Russia is expanding the scope of a nationwide military draft to conscript men between the ages of 18 and 27 amid the ongoing invasion of Ukraine.
The move is likely to trigger social unrest inside Russia, according to U.S. analysts, who note public pushback to a previous enlistment call by Russian President Vladimir Putin in 2022. The Kremlin has tried to minimize the domestic impact of what it calls the “special military operation” in Ukraine, which has gone on far longer and been far bloodier that Russian leaders had anticipated.
Russian officials said this week that new draftees will not immediately be sent to the front lines in Ukraine.
Mr. Putin signed a decree Thursday ordering the country’s defense ministry to enlist a fresh 147,000 men for compulsory military service.
The Moscow Times reported that the order represents an increase of more than 12,000 conscripts compared to the Kremlin’s draft numbers during springtime 2022. The paper cited reports that Russian enlistment officers will also crack down on draft dodgers.

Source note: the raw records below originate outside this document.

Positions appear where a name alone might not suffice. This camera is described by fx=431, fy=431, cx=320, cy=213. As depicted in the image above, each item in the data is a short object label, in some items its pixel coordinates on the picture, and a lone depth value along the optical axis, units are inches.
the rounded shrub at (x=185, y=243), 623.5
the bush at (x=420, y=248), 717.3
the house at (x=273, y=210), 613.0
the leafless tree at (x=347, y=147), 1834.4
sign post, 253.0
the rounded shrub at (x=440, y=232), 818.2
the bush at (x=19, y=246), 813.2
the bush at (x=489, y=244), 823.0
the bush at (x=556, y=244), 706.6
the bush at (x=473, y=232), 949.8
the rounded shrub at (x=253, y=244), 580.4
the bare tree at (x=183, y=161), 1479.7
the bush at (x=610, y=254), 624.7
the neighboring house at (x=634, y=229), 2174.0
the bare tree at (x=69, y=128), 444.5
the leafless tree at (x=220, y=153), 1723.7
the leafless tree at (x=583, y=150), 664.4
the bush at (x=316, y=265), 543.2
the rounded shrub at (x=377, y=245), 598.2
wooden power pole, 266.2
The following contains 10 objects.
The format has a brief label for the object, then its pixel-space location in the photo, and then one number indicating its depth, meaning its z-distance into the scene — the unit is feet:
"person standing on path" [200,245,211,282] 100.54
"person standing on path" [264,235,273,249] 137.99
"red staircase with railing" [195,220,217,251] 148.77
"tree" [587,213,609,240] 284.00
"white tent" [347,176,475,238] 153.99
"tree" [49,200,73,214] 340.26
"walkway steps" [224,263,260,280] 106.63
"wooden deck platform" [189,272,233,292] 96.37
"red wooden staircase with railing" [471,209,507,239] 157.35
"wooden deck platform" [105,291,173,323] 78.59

The Kyiv Independent news website reported that Russia conducts two conscription cycles per year, with the spring conscription cycle having a target of 134,000 recruits.
It is unclear when or whether the Kremlin will deploy new conscripts from the upcoming draft push, which is slated to begin Saturday and carry on through mid-July.

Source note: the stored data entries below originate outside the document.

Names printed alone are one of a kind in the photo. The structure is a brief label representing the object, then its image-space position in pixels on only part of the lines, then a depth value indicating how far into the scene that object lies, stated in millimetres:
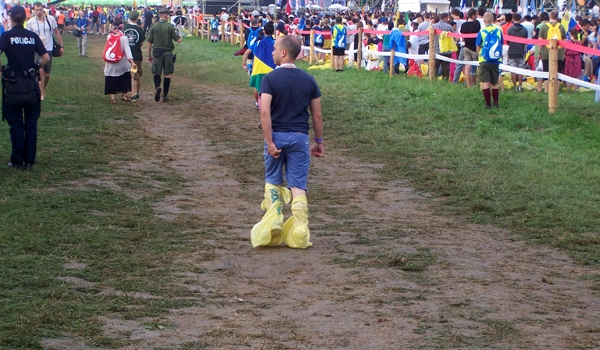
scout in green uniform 16391
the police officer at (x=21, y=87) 9492
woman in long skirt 16031
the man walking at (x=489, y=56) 14562
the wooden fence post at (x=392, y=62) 21266
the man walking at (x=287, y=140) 6945
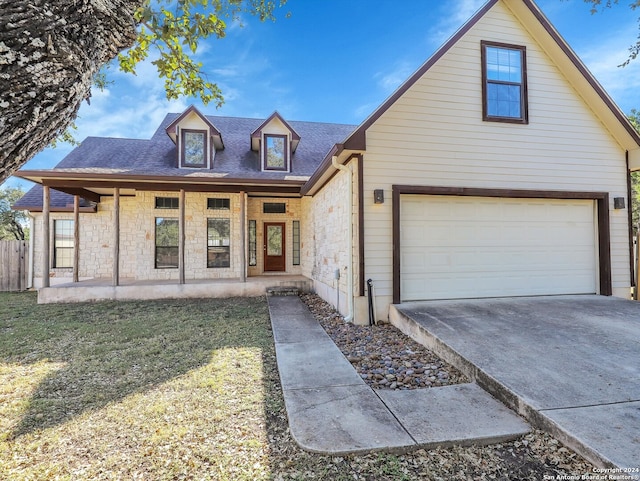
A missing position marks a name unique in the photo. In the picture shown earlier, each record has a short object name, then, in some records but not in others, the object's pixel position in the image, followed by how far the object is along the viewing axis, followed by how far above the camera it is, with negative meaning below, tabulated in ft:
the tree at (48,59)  4.90 +3.13
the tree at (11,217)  66.90 +7.11
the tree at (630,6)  12.40 +9.15
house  19.83 +4.40
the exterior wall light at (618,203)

Russia’s General Staff said Friday that none of the new conscripts would be sent to the Ukrainian front lines, according to The Moscow Times, which noted the biannual draft allows conscripts to be sent to fight abroad after just four months of military training.
The Institute for the Study of War, a U.S. think tank, circulated a report Thursday asserting that Mr. Putin’s “use of conscripts during the winter-spring period of 2022 sparked social tensions in Russia.” Thousands of draft-age Russian men at the time fled to neighboring countries to avoid being part of the call-up.
As a result, the ISW said, the Russian president is “unlikely to risk his regime’s stability by deploying newly conscripted servicemen to the front lines.”
“The new conscripts will not increase Russian combat power in the short term, as Russian conscripts must undergo months of training and service before they see combat,” the think tank said, adding that Russia may rely on neighboring Belarus to train the new draftees.